Feed Panda is a business-to-business service and is not directed at persons under the age of 16. We do not knowingly collect personal data from minors. If you believe a minor has provided us with personal data, please contact us and we will delete it.

No sale of personal data

We do not sell, rent, trade, or licence personal data to third parties, and we do not share it for cross-context behavioural advertising or for any marketing purpose other than the ones you have explicitly consented to. The only parties we share personal data with are the subprocessors listed above, each of them acting on our behalf and bound by a data processing agreement.

Your rights

Under the GDPR you can exercise the following rights in relation to your personal data:

  • Access to the data we hold about you.
  • Rectification of inaccurate or incomplete data.
  • Erasure, subject to the retention obligations above.
  • Restriction of, or objection to, specific processing activities.
  • Portability of the data you have provided to us, in a structured, commonly used, machine-readable format (typically CSV or JSON export).
  • Withdrawal of consent for processing based on consent, at any time.
  • Lodging a complaint with the Dutch supervisory authority, Autoriteit Persoonsgegevens, or with the supervisory authority in your country of residence.

Requests can be sent to privacy@feed-panda.com. We respond within one month of receiving a complete request. For complex or numerous requests we may extend this period by up to two additional months as permitted under Article 12(3) GDPR, and we will tell you within the first month if we do. To protect your data from unauthorised requests we may ask for reasonable information to verify your identity before we act on a request. If a request is manifestly unfounded or excessive we may charge a reasonable fee or refuse to act on it, as permitted under Article 12(5) GDPR.

Cookies

This marketing website does not set any cookies. When you sign in to the product at app.feed-panda.com, we use a small number of strictly necessary cookies to keep you signed in, maintain session state, and keep the service secure. Strictly necessary cookies do not require consent under Article 11.7a of the Dutch Telecommunicatiewet.
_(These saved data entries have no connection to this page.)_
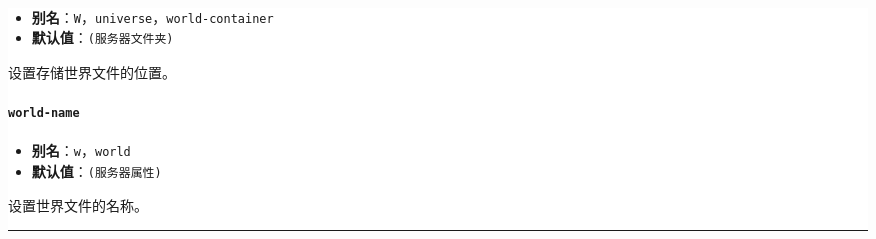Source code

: - **别名**：`W`，`universe`，`world-container`
- **默认值**：`(服务器文件夹)`

设置存储世界文件的位置。

#### `world-name`

- **别名**：`w`，`world`
- **默认值**：`(服务器属性)`

设置世界文件的名称。

***

[^1]: `java (...) -jar server.jar (...)`

[^2]: 根据追加的位置处理参数的位置会发生变化。

[^3]: 例如，如果要将 `Plazma.iKnowWhatIAmDoing` 设置为 `true`（启用），只需输入 `-DPlazma.iKnowWhatIAmDoing`，而不是 `-DPlazma.iKnowWhatIAmDoing=true`，它将同样有效。

[^4]: 例如，`"-DPlazma.iKnowWhatIAmDoing"`

[^5]: 事件检测器。

[^6]: 事件检测器。

[^7]: 客户端。

[^8]: 像心跳一样向服务器发送连接正常的信号。

[^9]: 使用Purpur的AFK踢出功能，即使玩家离开也可以将其踢出。

[^10]: 同步区块写入系统，Sync Chunk Write System。

[^11]: \`警告！ Plazma可能会导致意外问题，因此请确保在将其用于公共服务器之前进行彻底测试。

[^12]: 在游戏中，“世界优化”也是按照这个原则运作的。

[^13]: 除了`级别 2`以上的管理员。

[^14]: Internet协议，IP。
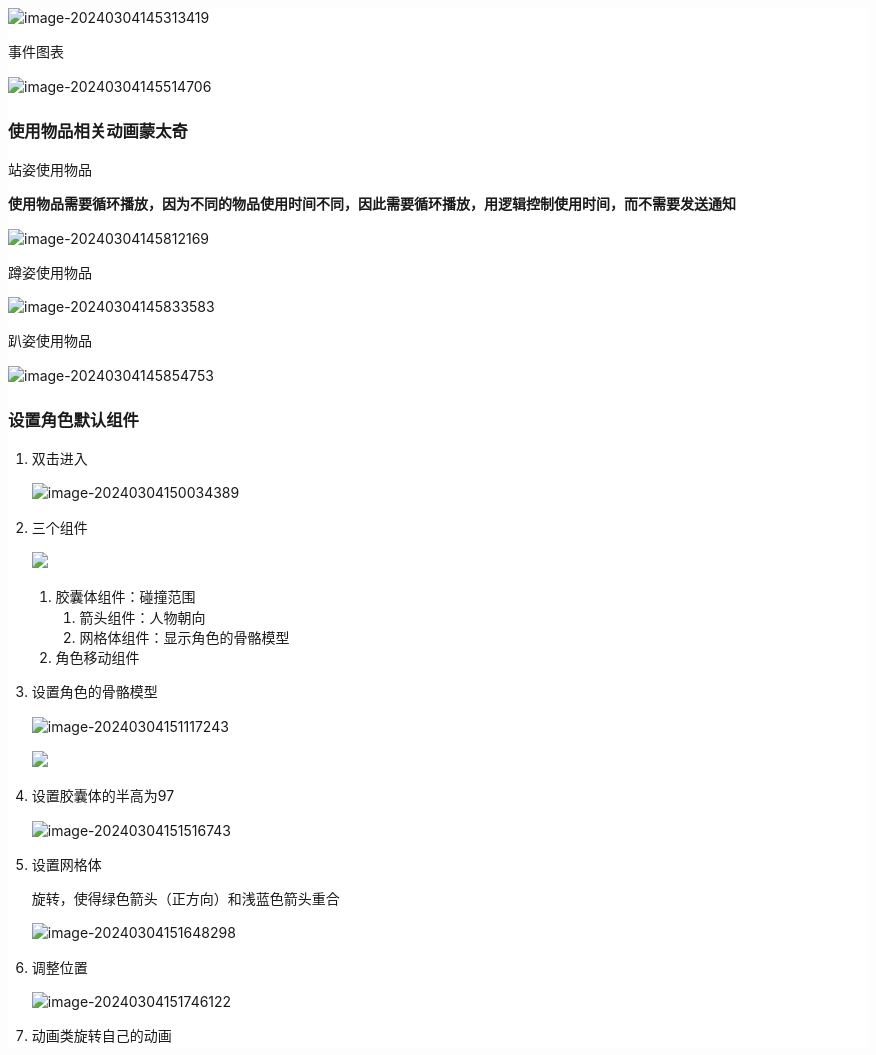![image-20240304145313419](./.assets/image-20240304145313419.png)


事件图表

![image-20240304145514706](./.assets/image-20240304145514706.png)

### 使用物品相关动画蒙太奇

站姿使用物品

**使用物品需要循环播放，因为不同的物品使用时间不同，因此需要循环播放，用逻辑控制使用时间，而不需要发送通知**

![image-20240304145812169](./.assets/image-20240304145812169.png)

蹲姿使用物品

![image-20240304145833583](./.assets/image-20240304145833583.png)

趴姿使用物品

![image-20240304145854753](./.assets/image-20240304145854753.png)

### 设置角色默认组件

1. 双击进入

   ![image-20240304150034389](./.assets/image-20240304150034389.png)
2. 三个组件

   ![](./.assets/image-20240304150858480.png)

   1. 胶囊体组件：碰撞范围
      1. 箭头组件：人物朝向
      2. 网格体组件：显示角色的骨骼模型
   2. 角色移动组件
3. 设置角色的骨骼模型

   ![image-20240304151117243](./.assets/image-20240304151117243.png)

   ![](./.assets/image-20240304151153118.png)
4. 设置胶囊体的半高为97

   ![image-20240304151516743](./.assets/image-20240304151516743.png)
5. 设置网格体

   旋转，使得绿色箭头（正方向）和浅蓝色箭头重合

   ![image-20240304151648298](./.assets/image-20240304151648298.png)
6. 调整位置

   ![image-20240304151746122](./.assets/image-20240304151746122.png)
7. 动画类旋转自己的动画
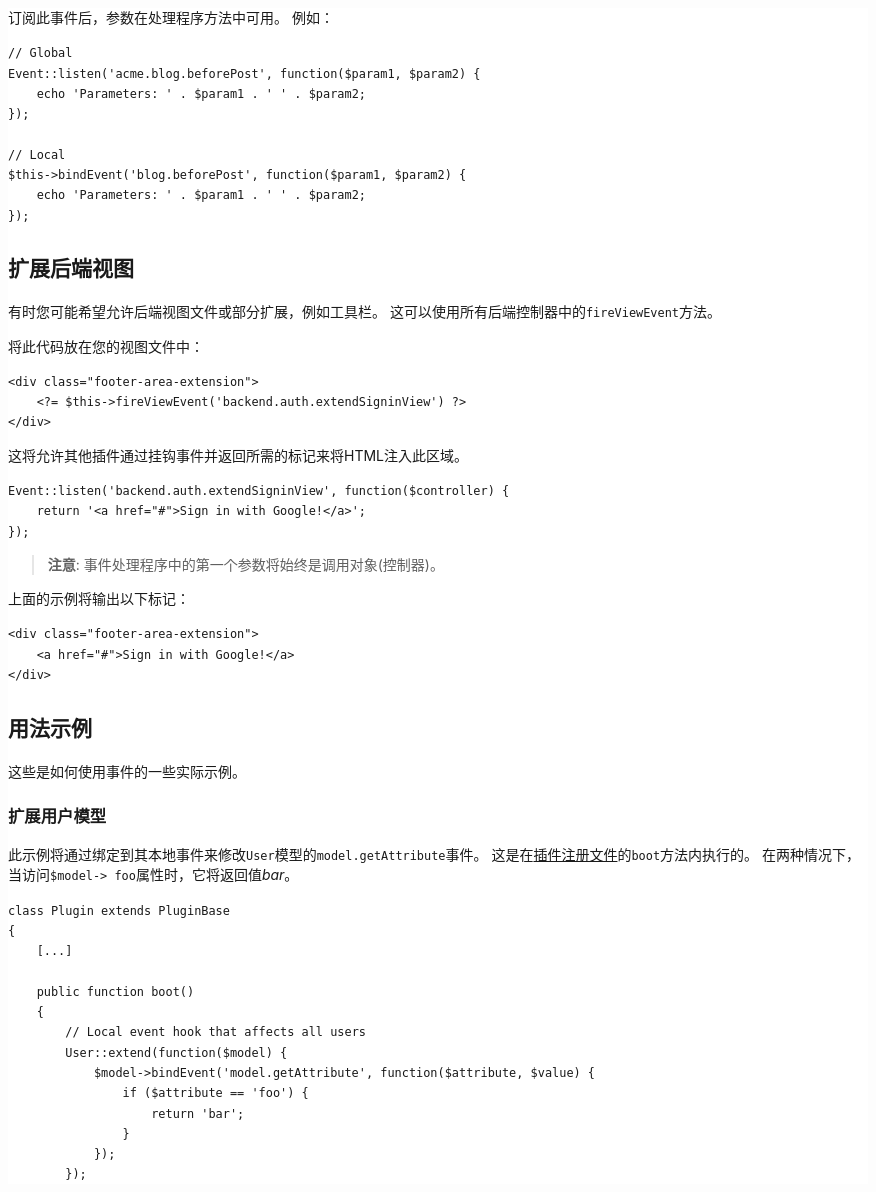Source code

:订阅此事件后，参数在处理程序方法中可用。 例如：

    // Global
    Event::listen('acme.blog.beforePost', function($param1, $param2) {
        echo 'Parameters: ' . $param1 . ' ' . $param2;
    });

    // Local
    $this->bindEvent('blog.beforePost', function($param1, $param2) {
        echo 'Parameters: ' . $param1 . ' ' . $param2;
    });

<a name="backend-view-events"></a>
## 扩展后端视图

有时您可能希望允许后端视图文件或部分扩展，例如工具栏。 这可以使用所有后端控制器中的`fireViewEvent`方法。

将此代码放在您的视图文件中：

    <div class="footer-area-extension">
        <?= $this->fireViewEvent('backend.auth.extendSigninView') ?>
    </div>

这将允许其他插件通过挂钩事件并返回所需的标记来将HTML注入此区域。

    Event::listen('backend.auth.extendSigninView', function($controller) {
        return '<a href="#">Sign in with Google!</a>';
    });

> **注意**: 事件处理程序中的第一个参数将始终是调用对象(控制器)。

上面的示例将输出以下标记：

    <div class="footer-area-extension">
        <a href="#">Sign in with Google!</a>
    </div>

<a name="usage-examples"></a>
## 用法示例

这些是如何使用事件的一些实际示例。

<a name="extending-user-model"></a>
### 扩展用户模型

此示例将通过绑定到其本地事件来修改`User`模型的`model.getAttribute`事件。 这是在[插件注册文件](plugin-registration.md#routing-initialization)的`boot`方法内执行的。 在两种情况下，当访问`$model-> foo`属性时，它将返回值*bar*。

    class Plugin extends PluginBase
    {
        [...]

        public function boot()
        {
            // Local event hook that affects all users
            User::extend(function($model) {
                $model->bindEvent('model.getAttribute', function($attribute, $value) {
                    if ($attribute == 'foo') {
                        return 'bar';
                    }
                });
            });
For website analytics we use Simple Analytics, operated by Simple Analytics B.V. in Amsterdam, the Netherlands (KvK 88269922). Simple Analytics does not use cookies, does not track visitors across sites, and does not collect personal data such as IP addresses or device fingerprints. Because it meets the conditions for privacy-friendly analytics set out by the Autoriteit Persoonsgegevens, we are permitted to use it without asking for prior consent, and no cookie banner is required for analytics.

We do not load any advertising, retargeting, or third-party tracking technology. If we later introduce any cookie or tracking technology that does require consent, we will ask for it through a consent management tool before it is loaded, and we will publish a dedicated cookie policy listing each cookie, its purpose, duration, and recipient.

Other tracking technologies

We do not use pixels, web beacons, clear gifs, device fingerprinting, session replay, or cross-site tracking technologies on this website or in our emails.

Some browsers send a "Do Not Track" (DNT) signal. Because our analytics are cookie-less and we do not build behavioural profiles of visitors, there is effectively nothing for us to stop doing in response to a DNT signal. We still respect the spirit of the signal: we do not track you whether you send one or not.

Business transactions

If Flex Development is involved in a merger, acquisition, reorganisation, sale of assets, or insolvency, personal data may be transferred to the acquiring party or successor entity as part of that transaction. If such a transfer materially changes how your personal data is processed, we will notify you in advance and, where required, give you an opportunity to object or withdraw consent.

Privacy contact

Questions, requests, or complaints related to this policy can be sent to privacy@feed-panda.com or by post to Flex Development, Westerscheld 245, 2721 NM Zoetermeer, Netherlands.

Changes to this policy

We may update this policy from time to time. When we do, we will update the "Last updated" date at the top of the page and, for material changes, notify customers by email at least 14 days before the change takes effect.